THE RECORDS ▸
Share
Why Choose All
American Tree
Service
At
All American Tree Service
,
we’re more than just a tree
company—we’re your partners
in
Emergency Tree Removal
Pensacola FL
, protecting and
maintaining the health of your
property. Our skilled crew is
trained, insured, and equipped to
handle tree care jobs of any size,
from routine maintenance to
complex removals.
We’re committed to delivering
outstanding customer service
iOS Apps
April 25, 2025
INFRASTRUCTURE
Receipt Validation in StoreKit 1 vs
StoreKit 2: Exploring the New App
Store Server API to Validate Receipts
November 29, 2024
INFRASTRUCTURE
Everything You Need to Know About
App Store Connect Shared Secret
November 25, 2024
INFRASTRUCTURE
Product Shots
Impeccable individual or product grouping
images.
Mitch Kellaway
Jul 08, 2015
--
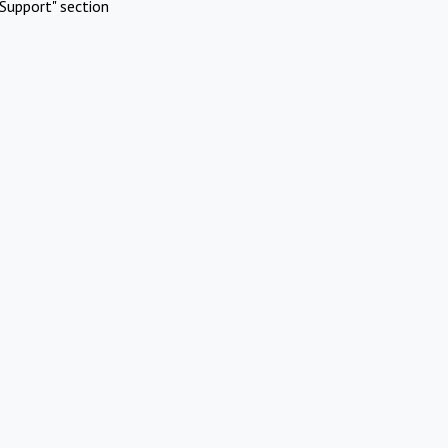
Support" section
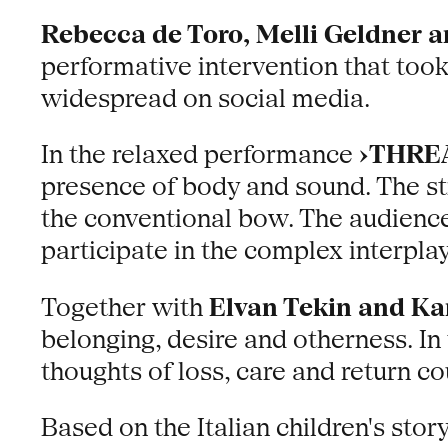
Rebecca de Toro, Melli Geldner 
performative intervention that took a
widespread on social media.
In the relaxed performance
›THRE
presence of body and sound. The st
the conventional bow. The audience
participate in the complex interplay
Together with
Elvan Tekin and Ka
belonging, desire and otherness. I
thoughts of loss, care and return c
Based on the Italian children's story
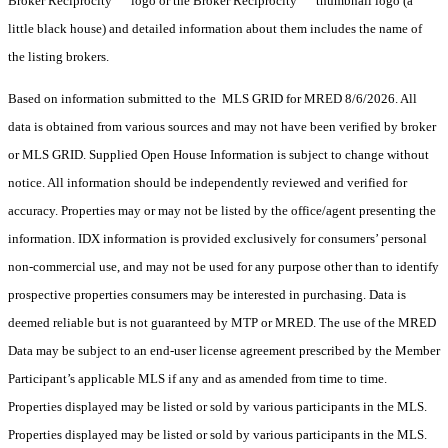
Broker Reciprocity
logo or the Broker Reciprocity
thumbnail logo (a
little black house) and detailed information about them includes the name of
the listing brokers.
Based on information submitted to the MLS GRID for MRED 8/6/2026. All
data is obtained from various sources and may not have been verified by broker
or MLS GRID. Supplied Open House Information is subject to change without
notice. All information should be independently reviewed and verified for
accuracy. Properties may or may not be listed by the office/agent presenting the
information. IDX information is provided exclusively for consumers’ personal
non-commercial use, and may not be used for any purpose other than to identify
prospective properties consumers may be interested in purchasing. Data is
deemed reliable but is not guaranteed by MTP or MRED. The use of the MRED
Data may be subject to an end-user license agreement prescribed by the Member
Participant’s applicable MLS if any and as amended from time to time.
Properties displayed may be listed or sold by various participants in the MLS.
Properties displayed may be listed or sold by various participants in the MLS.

JOB ▸ Lines wanted from the entries above: the one with "thoughts of loss, care and return c", the one with "the listing brokers.", and all lines between. Please copy them exactly, without the pictures and without anything else.

RESPONSE TO THE TASK ▸
thoughts of loss, care and return c
Based on the Italian children's story
Broker Reciprocity
logo or the Broker Reciprocity
thumbnail logo (a
little black house) and detailed information about them includes the name of
the listing brokers.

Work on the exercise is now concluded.